Europe : la peur des tribunaux d’arbitrage

All the versions of this article: [English] [français]

Le Monde | 13.01.2015

Europe : la peur des tribunaux d’arbitrage

Par Cécile Ducourtieux (Bruxelles, bureau européen)

145 000 réponses contre sur un total de 150 000… La consultation lancée par la Commission européenne au printemps 2014 sur les arbitrages d’investissement, et dont elle n’a rendu les conclusions que mardi 13 janvier, a livré un résultat sans nuances : l’opinion publique, aujourd’hui, n’en veut pas. « Cela montre clairement qu’il existe un considérable scepticisme à l’égard de ce mécanisme », a reconnu Cécilia Malmström, la commissaire au commerce qui a fait le déplacement à Strasbourg, au Parlement européen – plutôt très négatif lui aussi sur les tribunaux d’arbitrage, lundi, pour présenter la consultation.

L’arbitrage d’investissement est un mécanisme qui permet à une entreprise de recourir à un tribunal privé, « neutre », pour attaquer un Etat quand elle estime que son investissement a été lésé. Tous les accords bilatéraux d’investissement entre pays ou presque donnent la possibilité de recourir à cette justice, jugée très protectrice pour les entreprises. Mais depuis que la Commission européenne a annoncé qu’elle prévoyait d’inclure ces tribunaux d’arbitrages (ISDS pour Investment State Dispute Settlement), dans le traité transatlantique, un accord totalement hors norme et d’une portée géopolitique considérable – qu’elle a commencé avec les Etats-Unis, l’inquiétude est montée d’un cran.

ONG, eurodéputés et simples citoyens s’inquiètent de la capacité des Etats à réglementer. Des cas récents les ont alertés : ainsi du cigarettier Philip Morris qui a attaqué l’Australie juste après que son gouvernement a adopté une loi exigeant la neutralité des paquets de cigarettes, en 2011. L’affaire n’a toujours pas été jugée.

Parmi les réponses à la consultation, même les participants appartenant aux milieux d’affaires, s’ils ne sont pas hostiles au principe de l’arbitrage, s’inquiètent que l’Union européenne n’« abaisse le niveau de protection des investisseurs ». D’autres redoutent que le mécanisme d’arbitrage reste « une prérogative des très grandes entreprises », car il sera difficile pour les petits investisseurs privés d’y recourir, en raison « de son coût et de sa complexité ».

Les Européens doivent se mettre d’accords

Consciente que l’ISDS présente des failles et qu’il faut l’améliorer, la Commission a esquissé quatre pistes de travail, mardi à Strasbourg. Garantir le droit des pays à réguler, mieux coordonner les justices nationales et ces tribunaux privés, mieux réguler le fonctionnement de ces arbitrages – vérifier que les arbitres sont effectivement indépendants. Et enfin, la nécessité de mettre en place un véritable appel des décisions de ces tribunaux – pour l’instant, c’est quasiment impossible.

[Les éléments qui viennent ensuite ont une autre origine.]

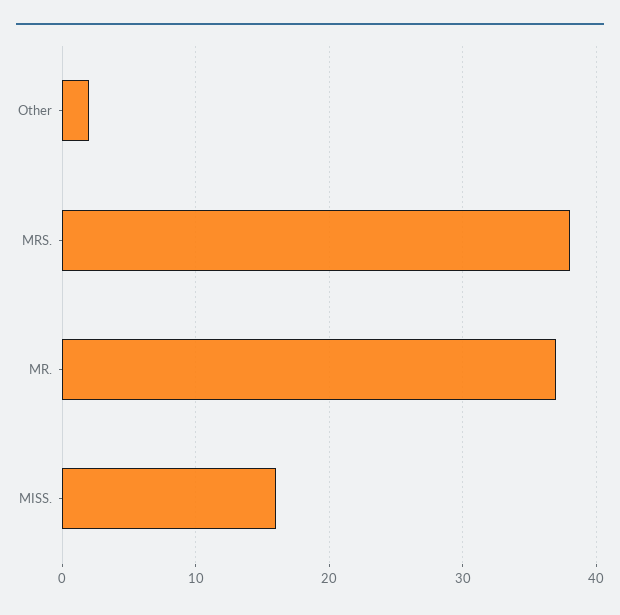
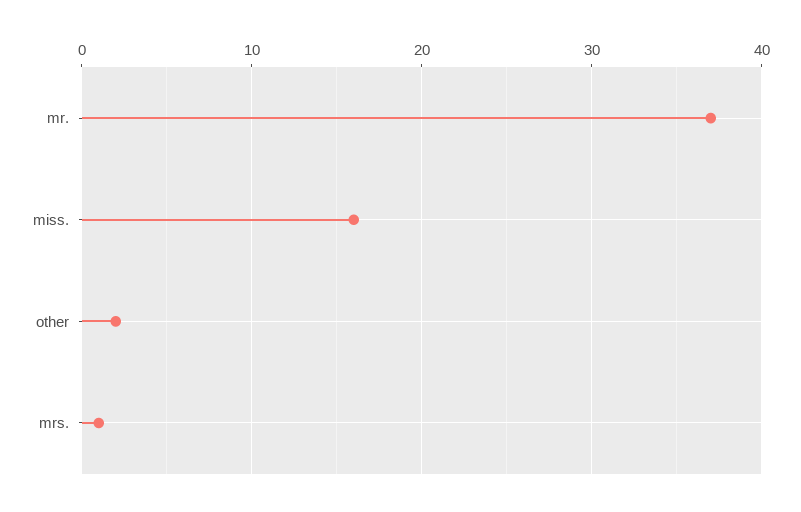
  {
    "Other": 2,
-   "MRS.": 38,
+   "MRS.": 1,
    "MR.": 37,
    "MISS.": 16
  }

Cécilia Malmström a été très claire, mardi : « Nous devons mener une discussion franche et ouverte sur la protection des investissements et le règlement des différents dans le cadre du partenariat transatlantique avec les gouvernements des pays de l’Union européenne, le Parlement européen et la société civile avant d’émettre toute recommandation politique dans ce domaine. Ce sera la première chose à faire après la publication de ce rapport. »

Il faudra que les Européens se mettent d’accord sur le fond dans les prochaines semaines avant de continuer à négocier le traité transatlantique avec les Américains. Maintient-on une procédure d’ISDS dans ce traité ou pas ? Au sein de la Commission, les avis sont partagés. Le président Juncker a publiquement exprimé ses préventions, fin 2014. Les services de l’institution sont plutôt pour, estimant que ces tribunaux restent un très bon moyen de protéger les investissements européens hors de l’Union.

Les eurodéputés sont plutôt réservés, tous partis politiques confondus. Quant aux pays, ils sont aussi partagés. « La France n’a jamais été en faveur de l’intégration d’un ISDS dans le traité transatlantique », affirme au Monde le secrétaire d’Etat au commerce Matthias Fekl. Il doit se rendre dans les jours qui viennent à Berlin pour tenter de trouver un terrain commun avec son homologue allemand. « Si on doit maintenir l’ISDS dans le traité, alors on plaide pour que la désignation des arbitres soit mieux contrôlée, pour que puissent être condamnées les entreprises qui abusent de l’arbitrage », liste M. Fekl. « Pourquoi ne pas réfléchir, aussi, à une obligation de soumettre la décision d’arbitrage – pour validation – à un juge d’une cour nationale ? Ce serait aussi un moyen, pour les Etats, de reprendre la main », juge encore M. le secrétaire d’Etat.